Na avaliação (checagem) do processo reside outra inovação. Quem comanda a tarefa é a própria terapeuta só que na pele do esperto Mr. MetaplanoFazcheca, um fantoche que fareja soluções para os problemas. De acordo com a pesquisadora, essa é uma estratégia que torna a relação entre ela e o paciente mais leve e amigável. “Assim, tiramos um pouco aquele peso do erro que recai sobre os ombros da criança”, argumenta.

Em vez de simplesmente apontar o erro, a nova abordagem permite uma reflexão sobre ele. Os especialistas acreditam que a dificuldade em organizar as etapas da ação na sequência correta ou escolher o melhor procedimento em determinada situação são as possíveis causas do transtorno. Dessa forma, conscientizar-se de suas dificuldades pode dar mais suporte e segurança para a criança realizar as tarefas que deseja e conviver melhor com sua deficiência, já que ainda não existe cura para o transtorno. “Com a terapia, não eliminamos o problema, mas o enfrentamos com sucesso”, diz Clarice Araújo.

Atendimento

Os estudos desenvolvidos por Clarice se desdobram em um atendimento gratuito realizado no Departamento de Terapia Ocupacional da UFMG. O tratamento é composto por 13 sessões de uma hora, duas vezes por semana, e utiliza todas as dependências da Escola de Educação Física, Fisioterapia e Terapia Ocupacional para a realização de atividades e brincadeiras. A terapeuta também realiza sessões nas residências das crianças atendidas. Dessa forma, o estudo colabora com os portadores do transtorno e com a pesquisa na área, que ainda é deficiente em literatura e dados sobre TDC.

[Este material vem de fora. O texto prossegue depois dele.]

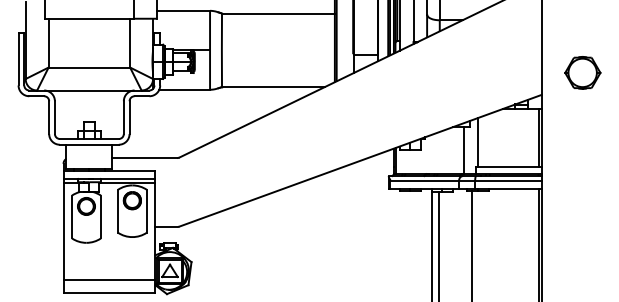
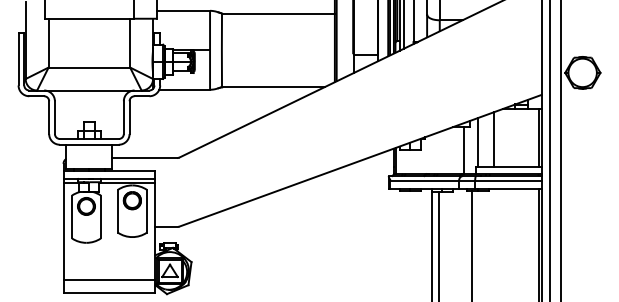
line at (403, 25): none -> present
line at (493, 139): none -> present
line at (549, 150): none -> present
line at (561, 150): none -> present
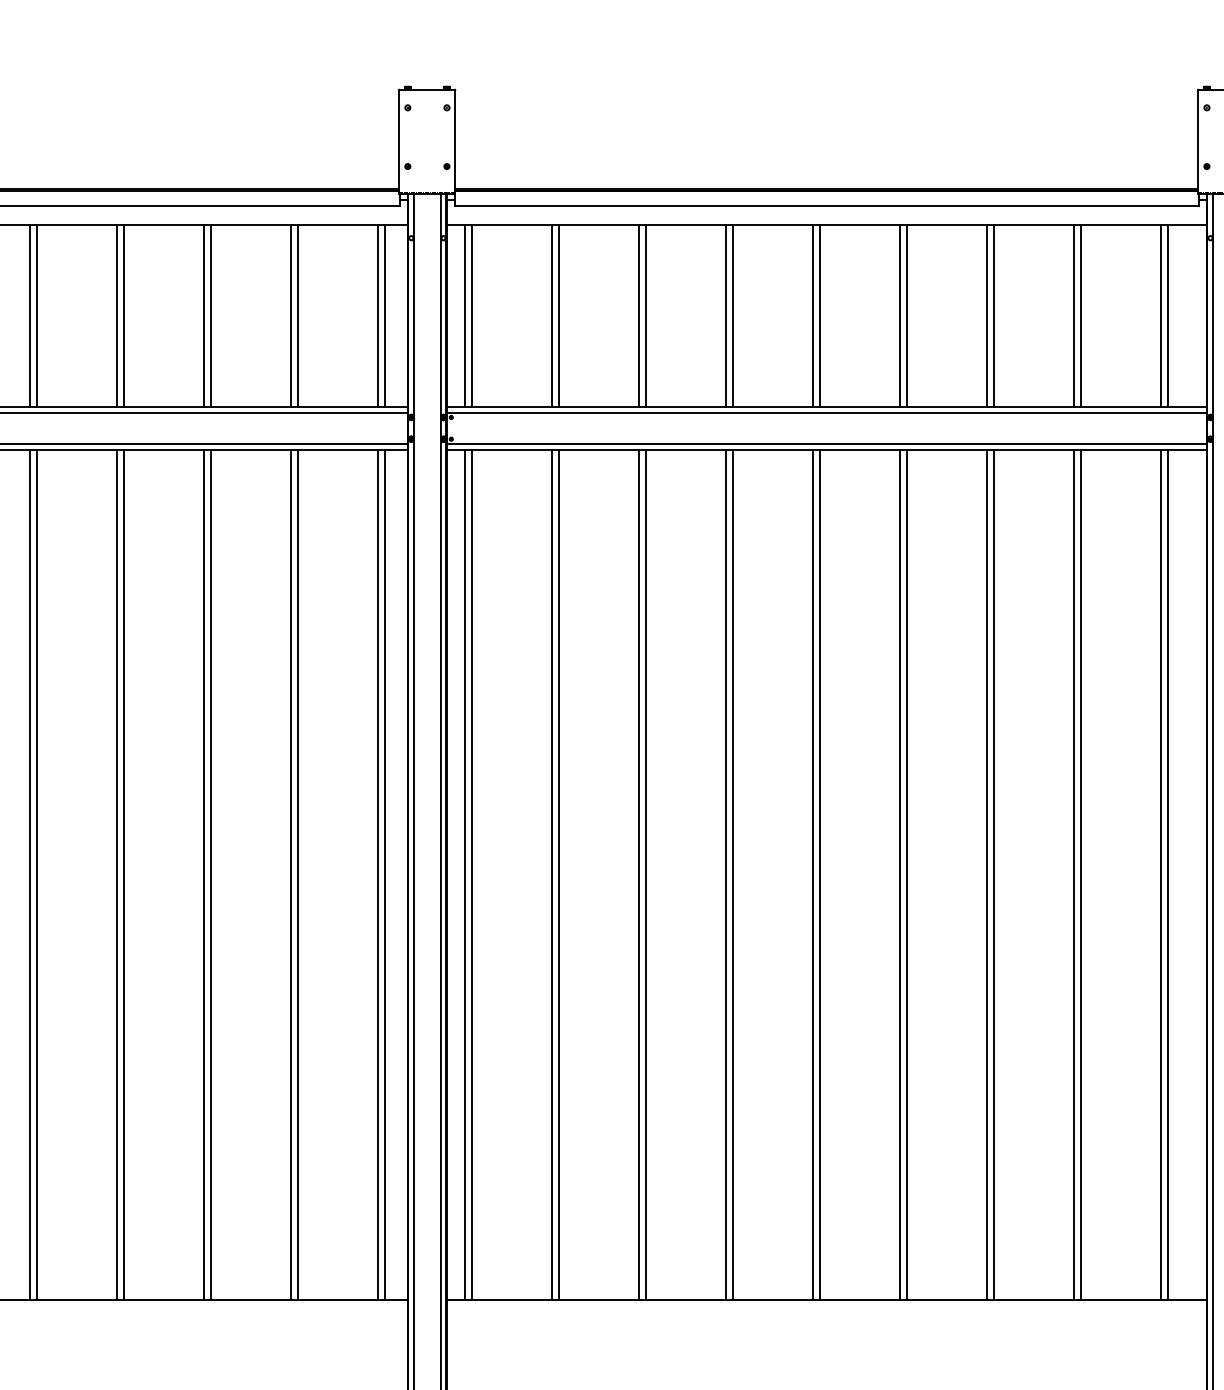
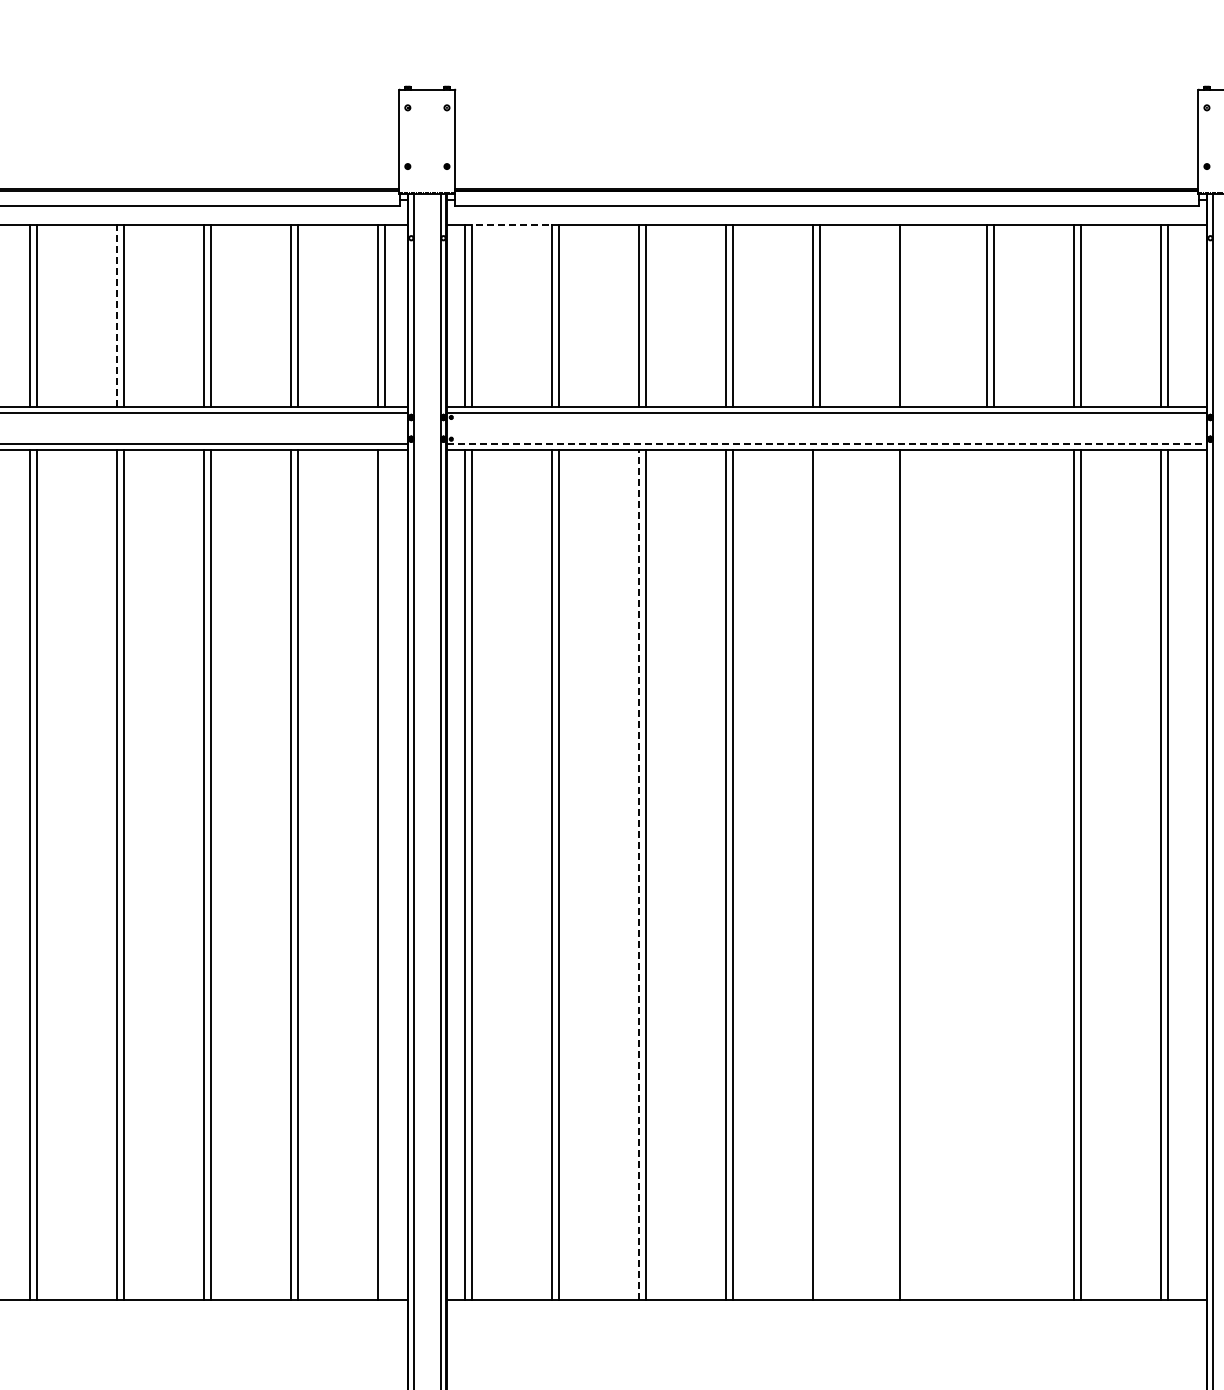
line at (508, 225): solid -> dashed
line at (116, 315): solid -> dashed
line at (907, 315): present -> none
line at (826, 443): solid -> dashed
line at (638, 874): solid -> dashed
line at (385, 875): present -> none
line at (820, 875): present -> none
line at (907, 875): present -> none
line at (986, 875): present -> none
line at (994, 875): present -> none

DLS, um de seus pacientes, tem oito anos e, segundo sua mãe, tem dificuldade em usar as mãos em atividades que requerem habilidades motoras finas . Ao procurar tratamento, a família descobriu o estudo de Clarice e resolveram experimentar. Embora o tratamento esteja no início, a mãe percebe a empolgação do garoto, que adora jogar bola e pular corda. “A abordagem usada é extremamente motivante. Meu filho adora vir aqui”, enfatiza.